Bush-Kritiker wie der Historiker Fritz Stern kritisierten angesichts von Krieg und Flut-Katastrophe in Asien die aus Spenden finanzierten Fest-Kosten von rund 40 Millionen Dollar (gut 30 Millionen Euro). «Mit der Amtseinführung werden all' die Freiheiten gefeiert, die unsere Demokratie so großartig machen», sagte der Sprecher des Organisationskomitees, Kevin Sheridan.

Nach einer bizarren Terrordrohung unmittelbar vor der Amtseinführung lief eine Großfahndung nach zwei Irakern und vier Chinesen an. Die Männer sollen gedroht haben, in Boston (Massachusetts) eine Bombe mit radioaktivem Material zu zünden. Ein anonymer Anrufer hatte die Polizei in Kalifornien alarmiert, er habe die Männer über die mexikanische Grenze geschmuggelt. Sie hätten ihm gesagt, sie wollten in Kürze mit radioaktivem Material über New York nach Boston reisen. Der Anrufer habe ein Treffen mit US-Polizisten verweigert, habe jedoch Fotos der Chinesen an einem vorher vereinbarten Platz hinterlegt. Die Polizei veröffentlichte die Namen und Fotos für die Fahndung, betonte aber, dass es keinerlei Bestätigung für die Richtigkeit der Angaben gibt.

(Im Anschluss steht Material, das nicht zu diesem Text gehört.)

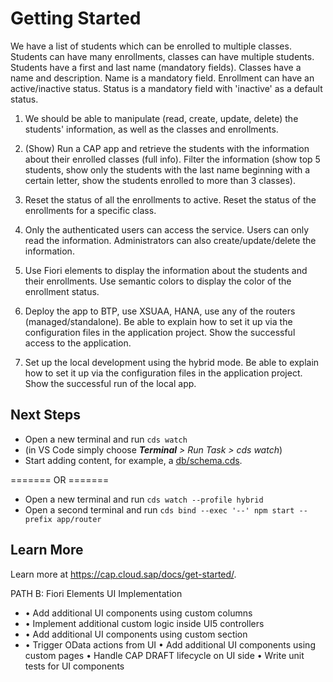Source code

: # Getting Started

We have a list of students which can be enrolled to multiple classes.
Students can have many enrollments, classes can have multiple students.
Students have a first and last name (mandatory fields).
Classes have a name and description. Name is a mandatory field.
Enrollment can have an active/inactive status. Status is a mandatory field with 'inactive' as a default status.

 

1. We should be able to manipulate (read, create, update, delete) the students' information, as well as the classes and enrollments.
2. (Show) Run a CAP app and retrieve the students with the information about their enrolled classes (full info). Filter the information (show top 5 students, show only the students with the last name beginning with a certain letter, show the students enrolled to more than 3 classes).
3. Reset the status of all the enrollments to active. Reset the status of the enrollments for a specific class.
4. Only the authenticated users can access the service. Users can only read the information. Administrators can also create/update/delete the information.

 

5. Use Fiori elements to display the information about the students and their enrollments.
Use semantic colors to display the color of the enrollment status.

 

6. Deploy the app to BTP, use XSUAA, HANA, use any of the routers (managed/standalone). Be able to explain how to set it up via the configuration files in the application project.
Show the successful access to the application.

 

7. Set up the local development using the hybrid mode. Be able to explain how to set it up via the configuration files in the application project.
Show the successful run of the local app.



## Next Steps

- Open a new terminal and run `cds watch` 
- (in VS Code simply choose _**Terminal** > Run Task > cds watch_)
- Start adding content, for example, a [db/schema.cds](db/schema.cds).

======= OR =======

- Open a new terminal and run `cds watch --profile hybrid`
- Open a second terminal and run `cds bind --exec '--' npm start --prefix app/router`

## Learn More

Learn more at https://cap.cloud.sap/docs/get-started/.


PATH B: Fiori Elements UI Implementation 
+ •  Add additional UI components using custom columns
+ •  Implement additional custom logic inside UI5 controllers
+ •  Add additional UI components using custom section
+ •  Trigger OData actions from UI
  •  Add additional UI components using custom pages
  •  Handle CAP DRAFT lifecycle on UI side
  •  Write unit tests for UI components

Bush tritt seine zweite Amtszeit mit weniger Zuspruch der Wähler an als seine Vorgänger Bill Clinton und Ronald Reagan. In einer Umfrage des Senders CBS und der «New York Times» gaben 49 Prozent der Befragten Bush gute Noten für die Amtsführung, 46 Prozent äußerten sich skeptisch. Die Umfrage wurde am Donnerstag wenige Stunden vor der Vereidigung des Präsidenten veröffentlicht. Clinton und Reagan, die vor Bush wiedergewählt worden waren, begannen ihre zweite Amtsantritt mit 60 beziehungsweise 62 Prozent Zuspruch.

Nach der Umfrage haben Dreiviertel der Wähler das Gefühl, dass Bush keinen richtigen Plan für den Abzug aus dem Irak hat. Im Herbst waren dies 58 Prozent. 75 Prozent gehen auch davon aus, dass in vier Jahren immer noch erhebliche US-Truppenkontingente im Irak stationiert sind.

Bushs ehrgeiziger Plan zur Teilprivatisierung der Rentenversicherung stößt ebenfalls auf Skepsis. 60 Prozent meinten, sie persönlich hätten keine Absicht, einen Teil der Abgaben an der Börse anzulegen. Nur drei Prozent der Befragten nannten auf die Frage nach den ihrer Meinung nach drängendsten Problemen die Rentenversicherung. Elf Prozent nannten die Lage im Irak und die Suche nach Topterrorist Osama bin Laden.